When would the peer review normally happen?
Hi Karen-
Hang in there. You have all the pieces - you just have to put them together. I speak from experience. My journey through denials, "walk-aways" (mine), and appeals took 3 years, but I have been approved and am scheduled for surgery. I hasten to assure you that this will not take you 3 years! I made some poor decisions - each time I was denied, I was so discouraged, I "walked away", thinking it would never happen, and that I would never be approved. The insurance company is a clever entity - the letters of denial were always somewhat convoluted and it was difficult to get to the heart of the reasons for denial - the one thing I always understood was that I would never, ever, meet the criteria and be approved. Silly me! That was what they wanted. Every time I called the insurance company, I got a different person who told me a different thing. At no time did I feel there was an insurance rep advocating for me. And for a while, the doctor’s office had kind of written me off too. Let’s face it – if the insurance company (and, in my case, my self-insured employer) does their darndest to ensure that no one is approved for this surgery, it’s pretty daunting to the doctor’s office too. And they have lots of patients wanting the surgery, who might be more easily approved.

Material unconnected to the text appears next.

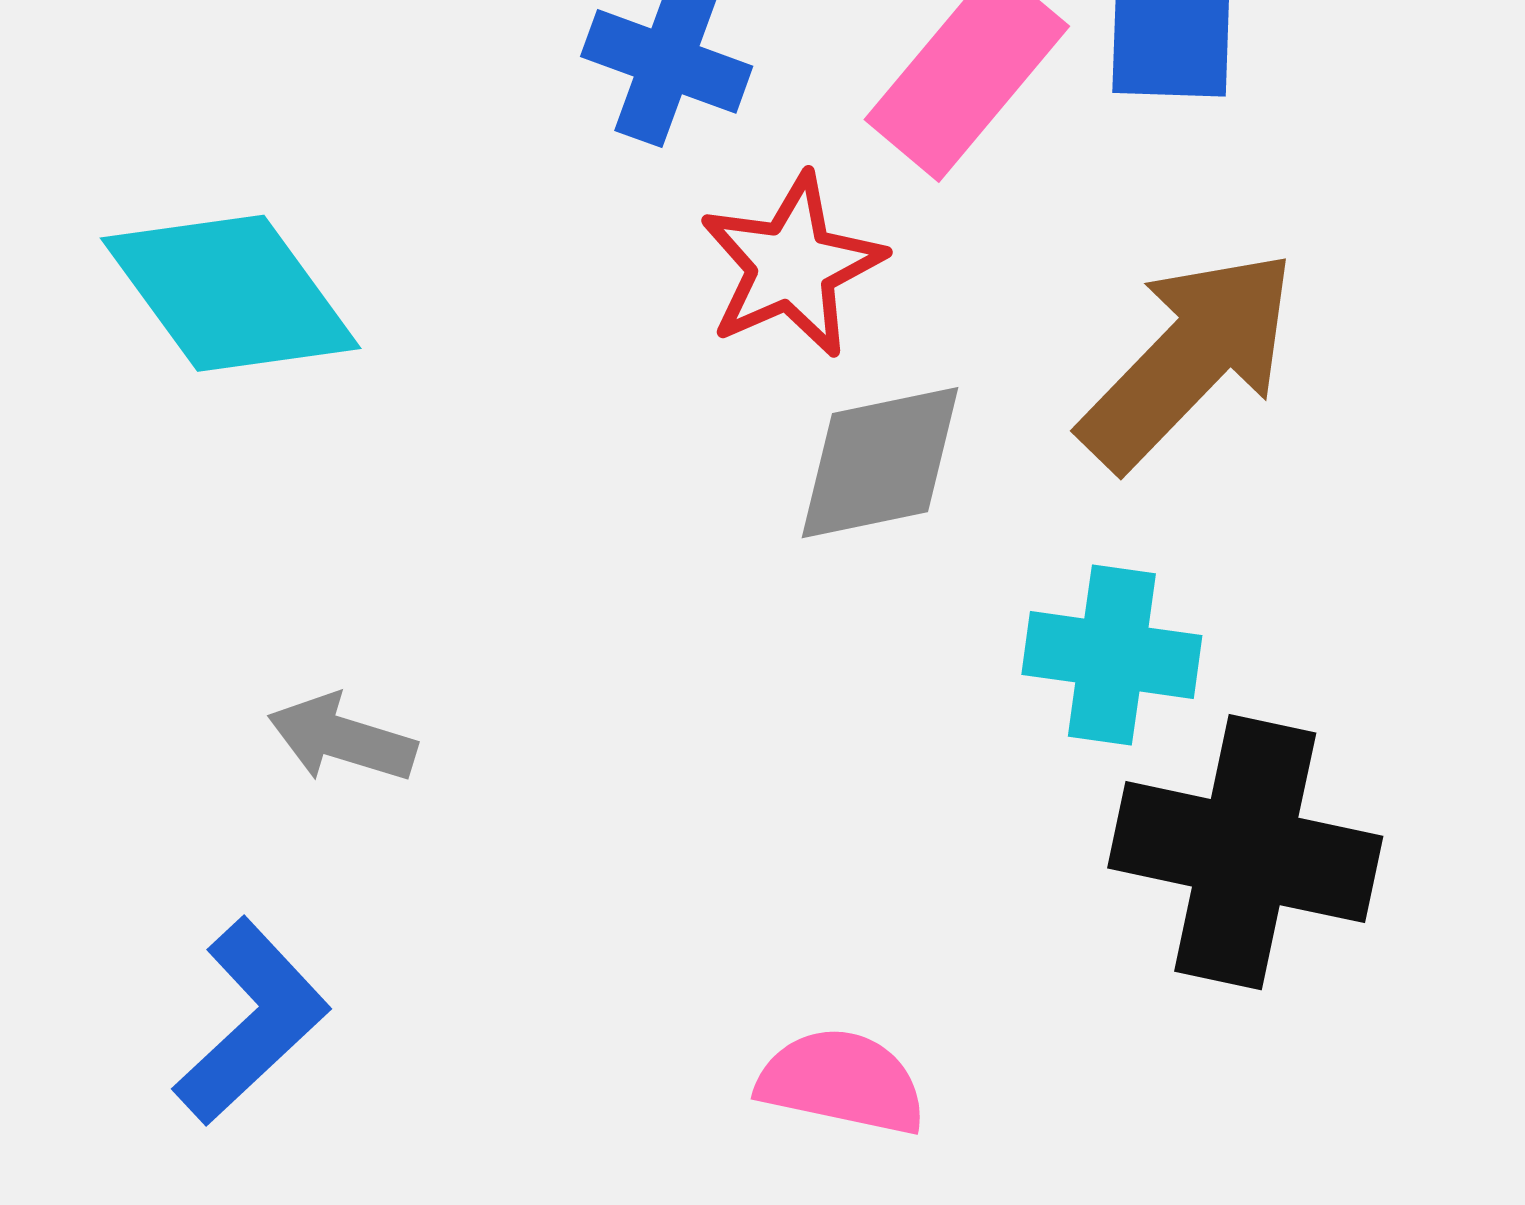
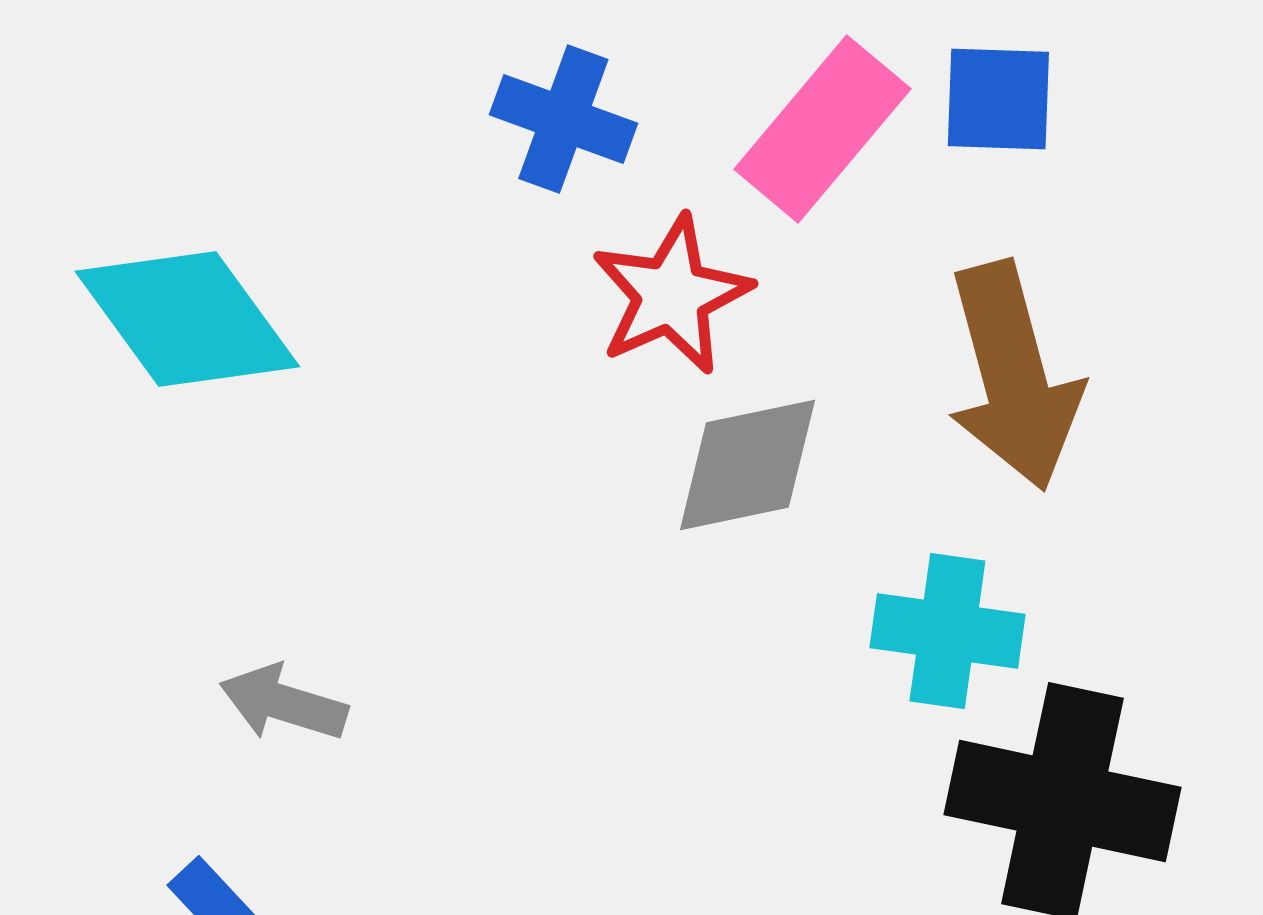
brown arrow: (1188, 359) -> (1013, 376), turned 121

By the way – I am a State of
I think one of the things you have to do is approach someone else in your doctor’s office. It is true that the doctor’s office cannot handle your appeal. Early on, my dr’s office did some of the paperwork, but I believe it ultimately became kind of a conflict of interest – the appeal is up to you. You can do it yourself, or you can hire someone to help you with it. I did that, but in the end, I realized that I could have done it myself or – if you really need help, there are plenty of people on the boards here with lots to offer. They all advise one thing first – get a copy of YOUR INSURANCE COMPANY’S CRITERIA.

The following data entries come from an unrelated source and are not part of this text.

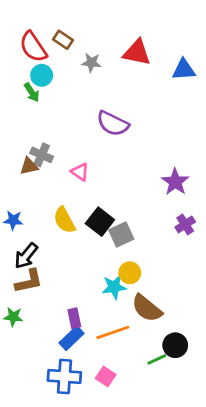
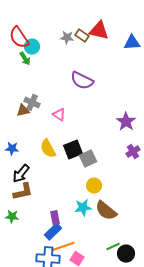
brown rectangle: (63, 40) -> (82, 36), moved
red semicircle: (33, 47) -> (19, 38), moved
black square: (100, 222) -> (73, 150), turned 30
cyan star: (114, 287) -> (83, 208), moved
orange line: (113, 332) -> (63, 247), moved
black circle: (175, 345) -> (126, 254), moved

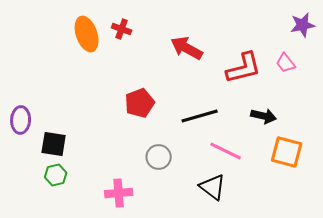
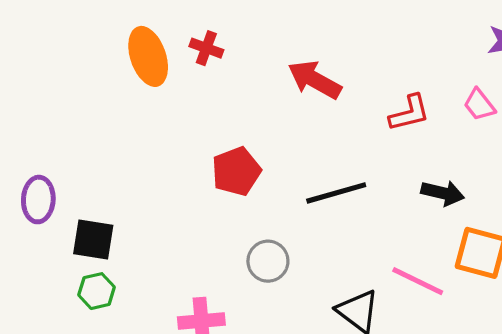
red L-shape: (244, 68) -> (409, 113), size x0.7
pink line: (226, 151) -> (418, 281), moved

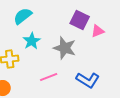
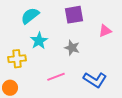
purple square: (80, 20) -> (74, 15), moved, turned -36
gray star: (65, 48) -> (72, 48), size x0.7

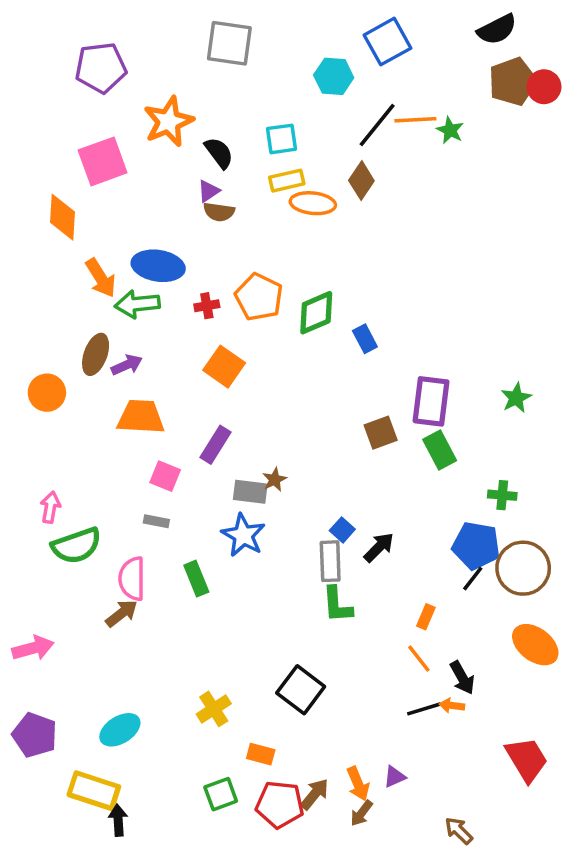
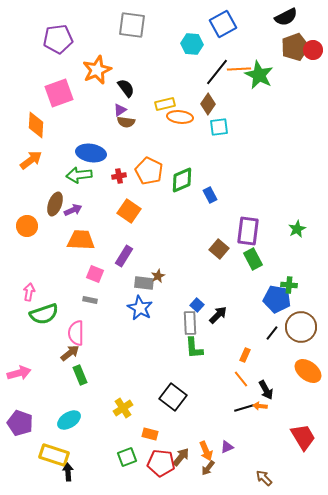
green star: (450, 130) -> (259, 75), size x1.8
cyan square: (282, 139) -> (219, 127), moved
orange arrow: (101, 278) -> (31, 160), moved, turned -95
brown square: (381, 433) -> (219, 249), turned -30
blue pentagon: (476, 546) -> (277, 299), moved
green rectangle: (196, 579) -> (80, 375), moved

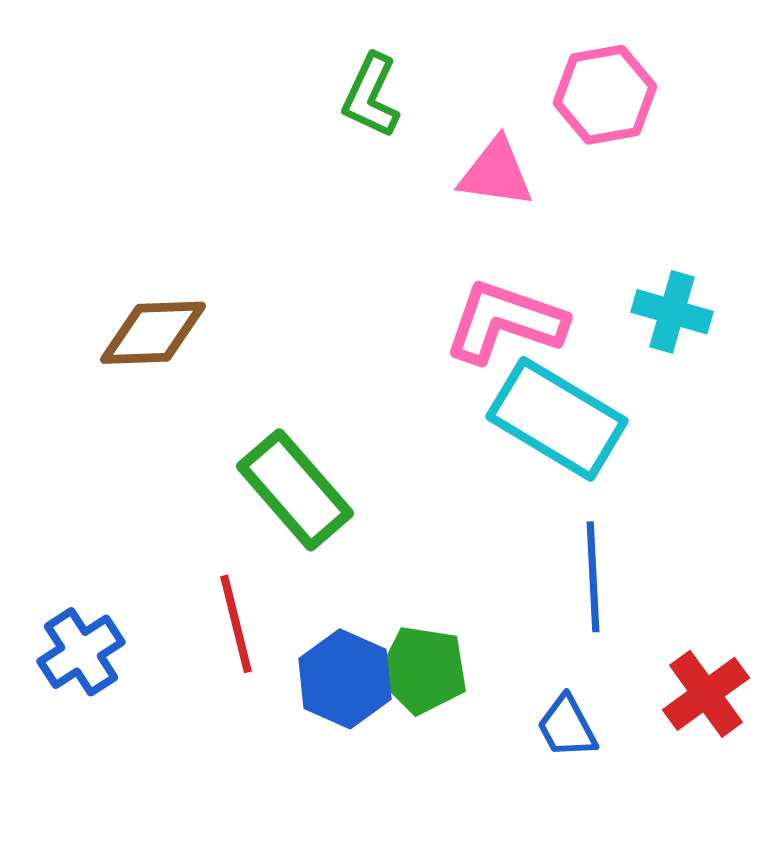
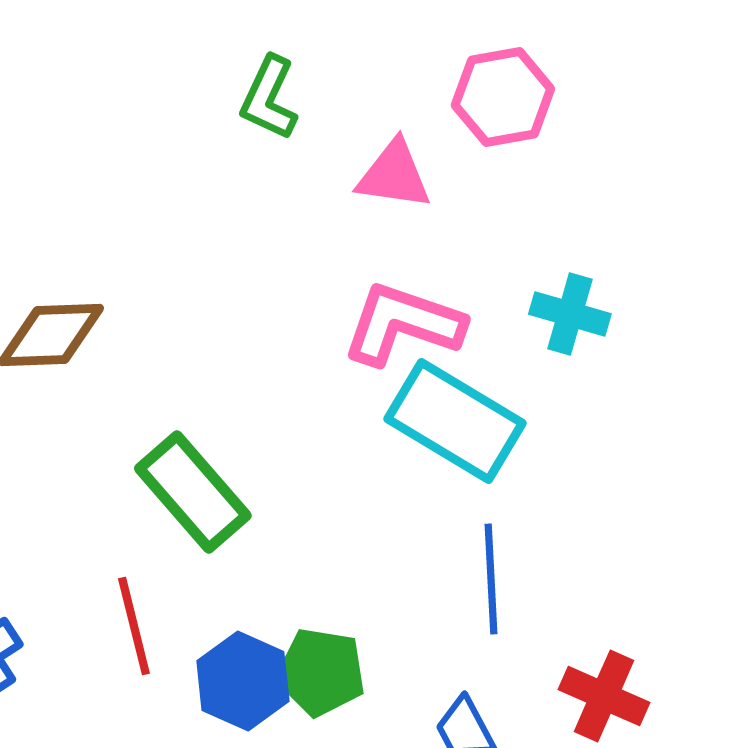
red cross: (706, 694) -> (604, 696), turned -30

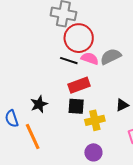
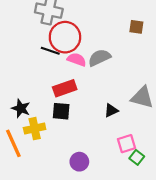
black line: (69, 61) -> (50, 51), moved
black star: (39, 104) -> (21, 108), turned -30
yellow cross: (95, 120) -> (35, 129), moved

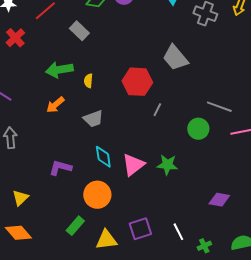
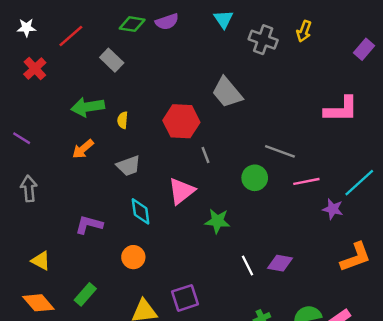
gray line: (157, 110) -> (205, 155), turned -48
pink triangle: (133, 165) -> (181, 191), moved
orange circle: (97, 195) -> (133, 257), size x0.7
yellow triangle: (20, 198) -> (41, 261), turned -48
green rectangle: (75, 226) -> (85, 294), moved
white line: (178, 232) -> (247, 266), moved

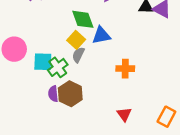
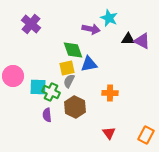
yellow square: (76, 40) -> (67, 68), turned 35
green cross: (58, 67) -> (51, 92), turned -30
brown hexagon: (70, 94) -> (75, 107), moved

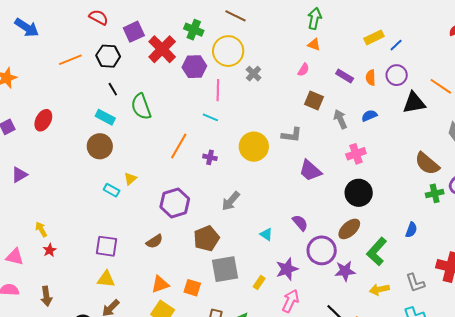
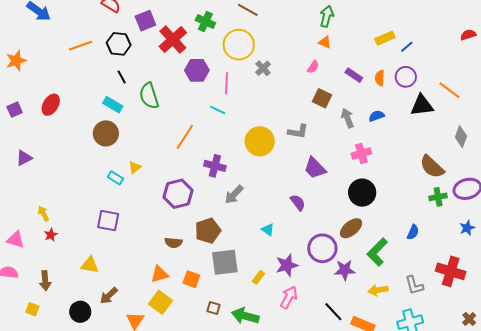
purple hexagon: (194, 67) -> (197, 70), moved
purple cross: (210, 157) -> (215, 166), moved, size x1.5
purple semicircle: (300, 223) -> (298, 203), moved
brown semicircle: (154, 241) -> (173, 243), moved, turned 36
purple square: (107, 246) -> (108, 221), moved
yellow triangle: (106, 279) -> (90, 265), moved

Here are 2 links to threads with a lot of good information – and there are plenty of others. http://www.obesityhelp.com/forums/AZ/a,messageboard/action,r eplies/board_id,4805/cat_id,4405/topic_id,3300282/page,1/#25 540233
The main thing is don’t give up! It seems overwhelming, and I let that deter me, which was my big problem. Sit down with a checklist of what you need and what you have, and get it organized for your appeal. remember that a new “notification” insurance-speak for request for authorization) worked for me after my appeals were exhausted. There is plenty of help and support and encouragement for you on this site. Just hang in there.